Farm Progress

The national discussion on how U.S. agriculture should act and look will continue to evolve as it always has.

Brad Haire, Executive Editor

December 27, 2017

3 Min Read
rrodrickbeiler/ThinkstockPhotos

The debate started almost a decade ago and now appears headed to the highest court in the land. Though the case may seem trivial to some, it is not to others.

In 2008, California voters by a relatively strong margin approved Proposition 2, which led to what now is the Prevention of Farm Animal Cruelty Act. The act in part prohibits the confinement of certain farm animals in a manner that does not allow them to turn around freely, lie down, stand or fully extend their limbs. California farmers had until Jan. 1, 2015, to comply. California policymakers broadened the act to prevent the sale of any eggs in the state that do not meet the California animal confinement standards.

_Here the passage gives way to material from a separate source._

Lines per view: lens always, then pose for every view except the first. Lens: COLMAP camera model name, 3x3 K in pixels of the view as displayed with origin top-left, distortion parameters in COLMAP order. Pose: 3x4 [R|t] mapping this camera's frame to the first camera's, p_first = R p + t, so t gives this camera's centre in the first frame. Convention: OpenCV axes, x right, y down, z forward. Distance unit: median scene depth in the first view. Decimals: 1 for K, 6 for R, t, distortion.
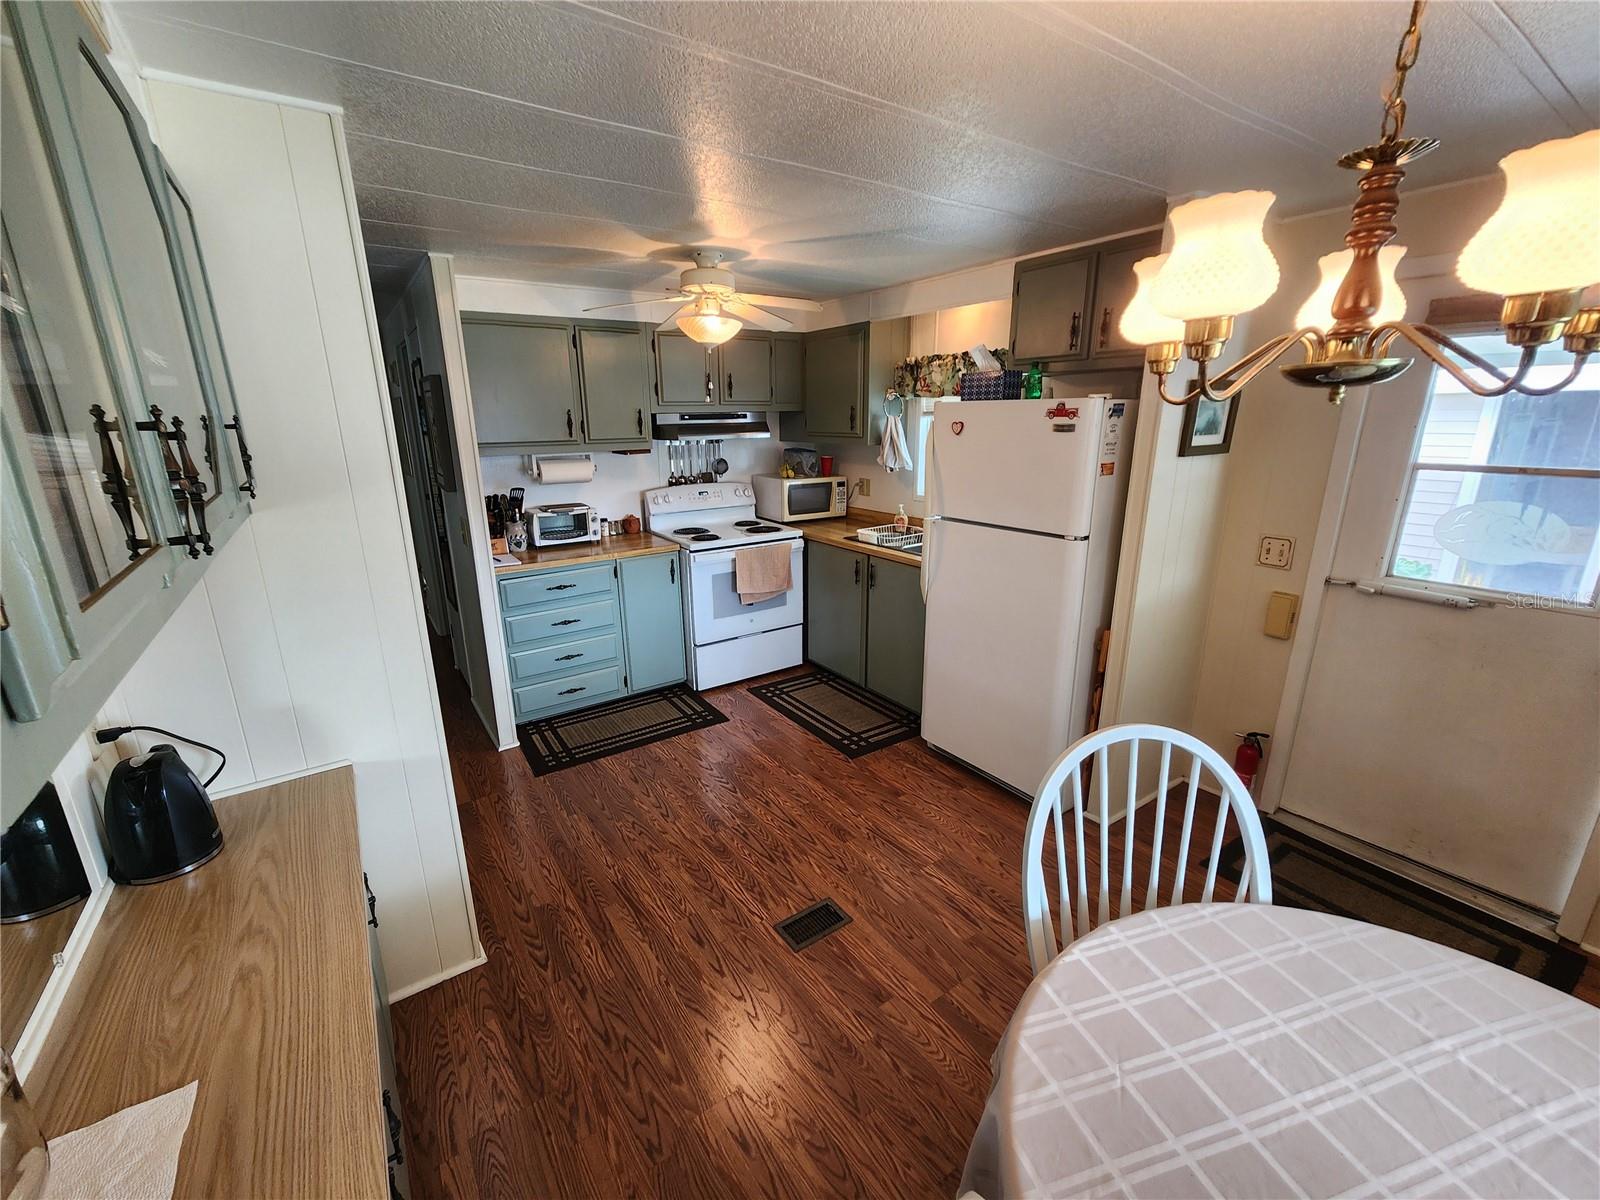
lens RADIAL K [[661.9, 0, 807.2], [0, 661.9, 603.6], [0, 0, 1]] dist [-0.000220, 0.000076]
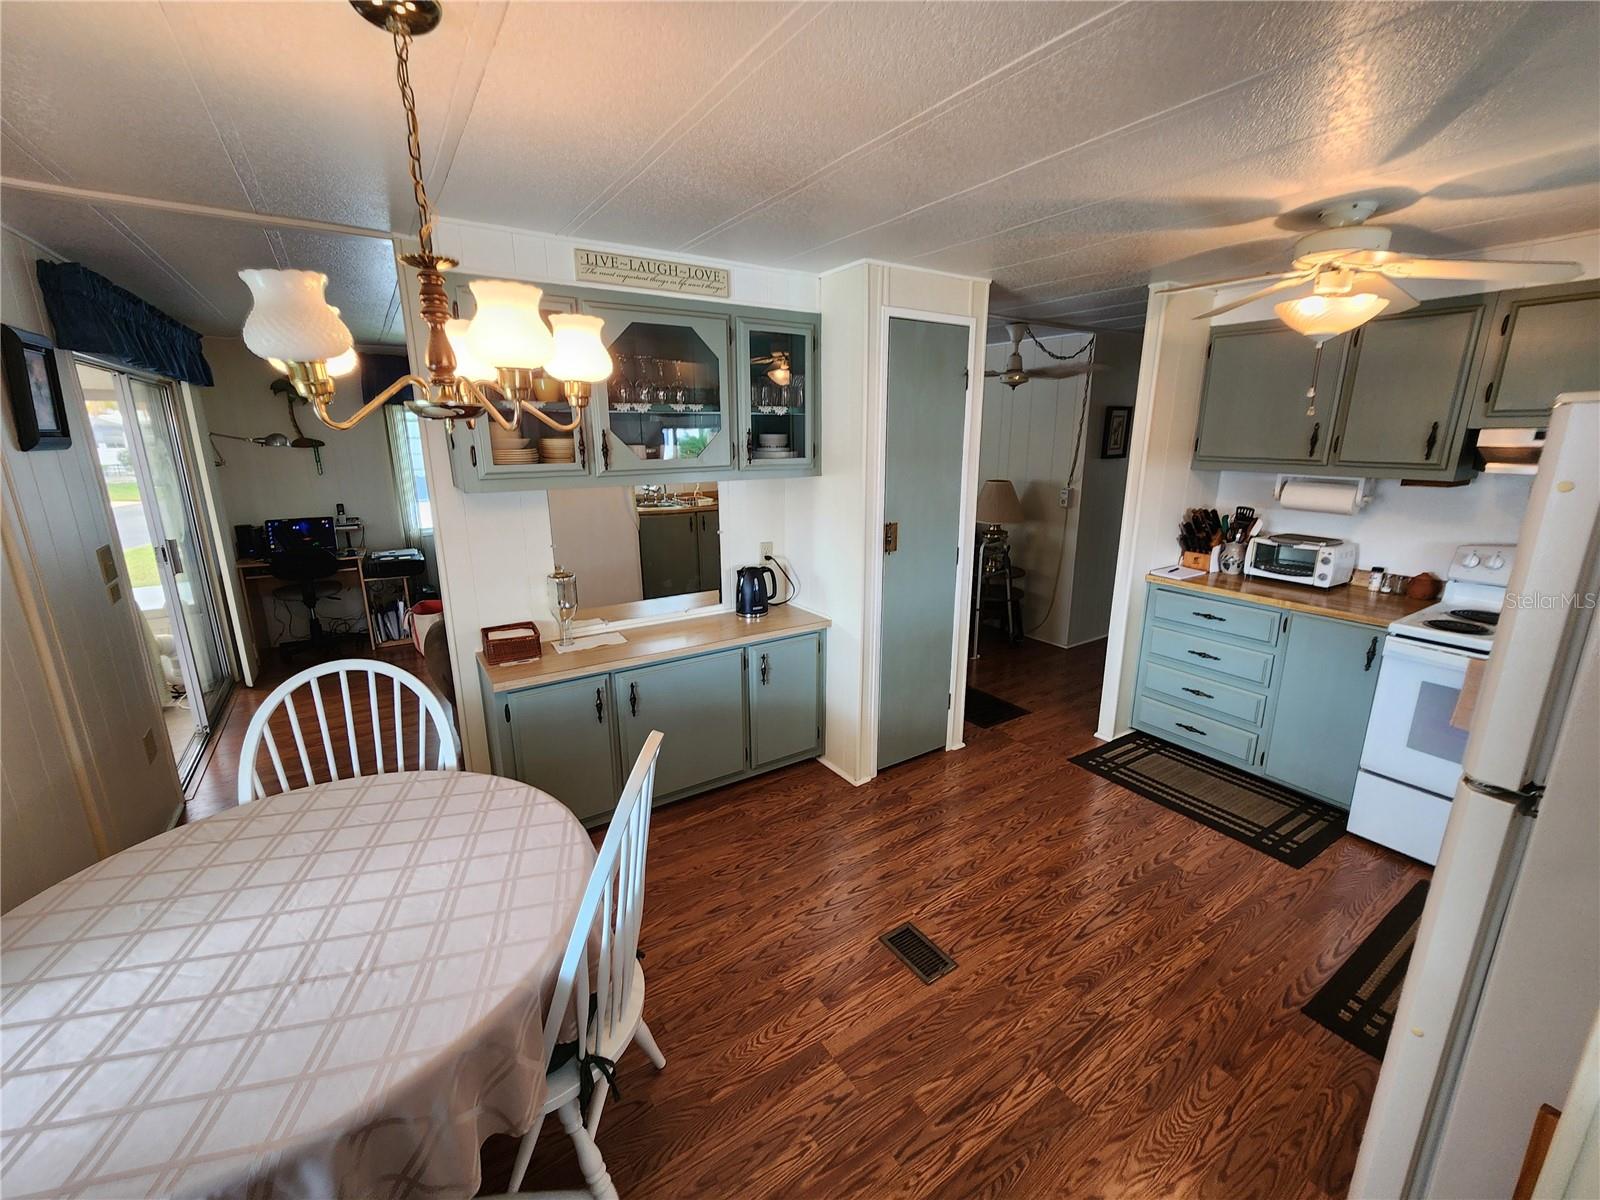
lens RADIAL K [[661.9, 0, 803.0], [0, 661.9, 597.2], [0, 0, 1]] dist [-0.000220, 0.000076]
pose [[-0.023875, 0.260640, -0.965141, 0.503735], [-0.277541, 0.925738, 0.256865, -0.125334], [0.960417, 0.273999, 0.050237, 0.398342]]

Massachusetts has regulations now to bar the sale of eggs, pork, and veal not housed according to its new regulations, which are similar to California’s.

If the regulations imposed by a state work to ensure food safety or quality of products, that makes sense. But the regulations on how laying hens are treated in California or how animals are handled in Massachusetts reflect social values and opinions and don’t seem to be related to food safety or quality concerns. And that’s fine. The voters in those two states spoke and they have the right to eat eggs laid the way they want or eat meat from animals handled the way they like.

But that’s really not the point here, is it?

If California or Massachusetts can bar the sale of certain agricultural products based on perception or opinion, it creates a slippery regulatory slope. That slope is getting some heavy-hitting attention.

In a Dec. 21 statement, Alabama Attorney General Steve Marshall said Alabama has joined, along with 12 other states, in two federal lawsuits filed with the U.S. Supreme Court “challenging attempts by California and Massachusetts to impose their agricultural restrictions on farmers in other states, including Alabama.”

Marshall is pretty fired up about it. Poultry production is big business in Alabama and in the Southeast.

“States and their residents have the right to set their own standards for the production of agricultural goods, especially for reasons of health and safety,” Marshall says. “However, they don’t have the right to impose restrictions on how products from other states are raised, which is what California and Massachusetts have done. Through a series of referendums, both states have attempted to impose costly restrictions on the production of certain agriculture products coming from outside their states and sold within their borders.”

The lawsuits claim the California and Massachusetts regulations violate the Commerce Clause of the Constitution, which gives Congress the authority to regulate commerce among states. Marshall says if left unchecked “such unconstitutional regulations could adversely affect all forms of commerce between states. The citizens of Alabama should not have to live by the liberal edicts of California and Massachusetts.”

The national discussion on how U.S. agriculture should act and look will continue to evolve as it always has, but now more than ever the discourse is restricted to the confines of party lines and political dogmas. We will see where this particular act in the overall debate leads us. Sound and level actions we hope prevail and states’ rights shine and U.S. farmers can continue to reasonably do what they do best: feed us and the world.

Good luck, take care and thanks for reading.